When the Roman Empire went into decline, a large Germanic tribe, the Lombards, invaded and took control of the city and much of Italy. Today, as mentioned, the region of which Milan is the capital is Lombardia, named after the Lombards. The Italians, called them  Longobardi, meaning, long beards. Below are pictures of exterior and interior of Il Duomo.
 




 

Eighty miles south of Pompeii is a place of which many tourists are unaware, and that is the ancient city of Paestum. The Greeks settled there in seventh century BC and many of the temples they built are still intact. It is an ancient town dating back to 700 BC.  It later became a part of Magna Graecia. The Greeks founded a community there around 600 BC.  The original inhabitants were the Oscans and archeology reveals that the two, the Greeks and Oscans, lived together harmoniously.  When the Greeks arrived they called it Poseidonia after their sea god Poseidon. The name is equal to the Roman god Neptune. Sometime around 400 BC, the Lucans, an Italic people, conquered and ruled until 273 BC, after which it became a Roman colony. They renamed it Paestum. In Italian Poseidnonia translates into Positano, which is a nearby famous resort town on the Amalfi Peninsula.

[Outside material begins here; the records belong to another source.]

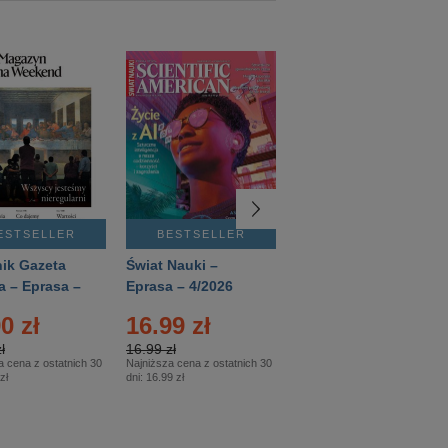
ESTSELLER
BESTSELLER
BESTSELLER
ik Gazeta
Świat Nauki –
Mówią Wieki –
a – Eprasa –
Eprasa – 4/2026
Eprasa – 3/2026
26
0 zł
16.99 zł
12.50 zł
ł
16.99 zł
12.50 zł
a cena z ostatnich 30
Najniższa cena z ostatnich 30
Najniższa cena z ostatnich 30
zł
dni:
16.99 zł
dni:
12.50 zł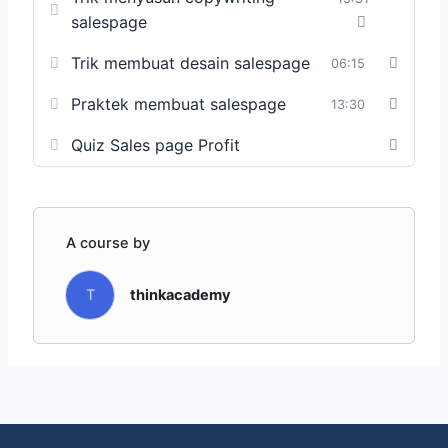
salespage
Trik membuat desain salespage
06:15
Praktek membuat salespage
13:30
Quiz Sales page Profit
A course by
T
thinkacademy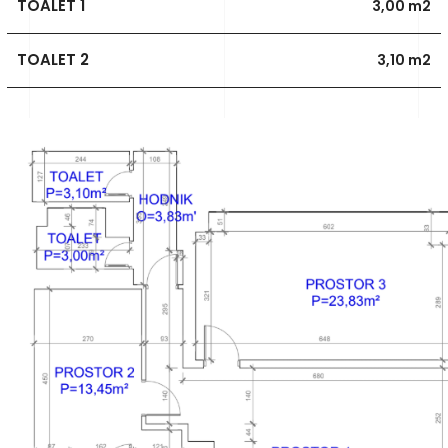
TOALET 1
3,00 m2
TOALET 2
3,10 m2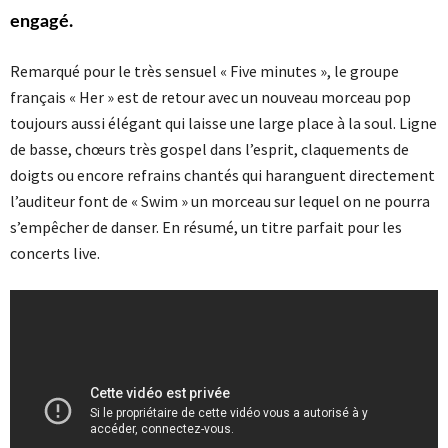
engagé.
Remarqué pour le très sensuel « Five minutes », le groupe
français « Her » est de retour avec un nouveau morceau pop
toujours aussi élégant qui laisse une large place à la soul. Ligne
de basse, chœurs très gospel dans l’esprit, claquements de
doigts ou encore refrains chantés qui haranguent directement
l’auditeur font de « Swim » un morceau sur lequel on ne pourra
s’empêcher de danser. En résumé, un titre parfait pour les
concerts live.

Since the Greeks mostly settled in southern Italy they gave the names to many communities. These names later became Italian. For example, Napoli was Neapolis, meaning new city, Siracusa, Sirako, (swamp), Brindisi, Brentension, (Deer head), CefalĂș  cephalic or khefale meaning head…

When Hannibal was raising havoc in the peninsula the people of Paestum kept their allegiance to Rome. After the defeat of Hannibal, it received special recognition and was able to mint its own coinage. It stayed under the dominion of Rome until the end of the Empire in the West.

During the Middle Age, the town declined into complete abandon.  It wasn’t until 1840, when an interest in things ancient became popular, that the city was uncovered. To the amazement of everyone a number of temples the Greeks built were still standing. Unlike Pompeii and Herculaneum that the eruption of Mt. Vesuvius covered in volcanic debris; weeds, trees and vines overgrew whatever was in Paestum. It is because of that, much of the city remained intact.

 Paestum was originally a coastal city, but due to siltation it now sits one mile from the seashore. The temples yet standing have many different missing parts, mainly the roofs and the statues of the gods that sat in them. The base of the temples are huge, easily the size of a football field or larger. The main temples standing today are those of Hera, Apollo, and Athena. All these temples are in the Doric style of architecture. These gems of Greek construction, many consider second to those of Athens in architecture, in general, many historians ascribe them as the best-preserved Doric temples in the world.

When they were uncovered in the eighteenth century archeologist misidentified two of them as the temples of Neptune and Ceres, and that they were basilicas, which for the Romans, were administrative buildings, not temples. The city had a forty-nine foot in height wall around it, with a number of redoubts. A moat protected the wall. The area, in and immediately outside of the city proper, covers some twenty-five hectares―each being ten-thousand square feet. 

On the grounds is a museum with many artifacts. An imposing one is of Zeus, the chief of all gods.  He lived on Mount Olympus and played games with the people and the other gods. This statue portrays very clearly the view the Greeks had of their god. They considered their gods human like themselves, they had all the wants, weaknesses and strengths that they have, but the gods were one step above them. The statue of Zeus or Poseidon shows him with a smirk on his face and a twinkle in his eye as if to say, “Gotcha!”  Wall paintings show him wearing a hat that looks like the ten-gallon type worn in the American West. He appears to be quite the character.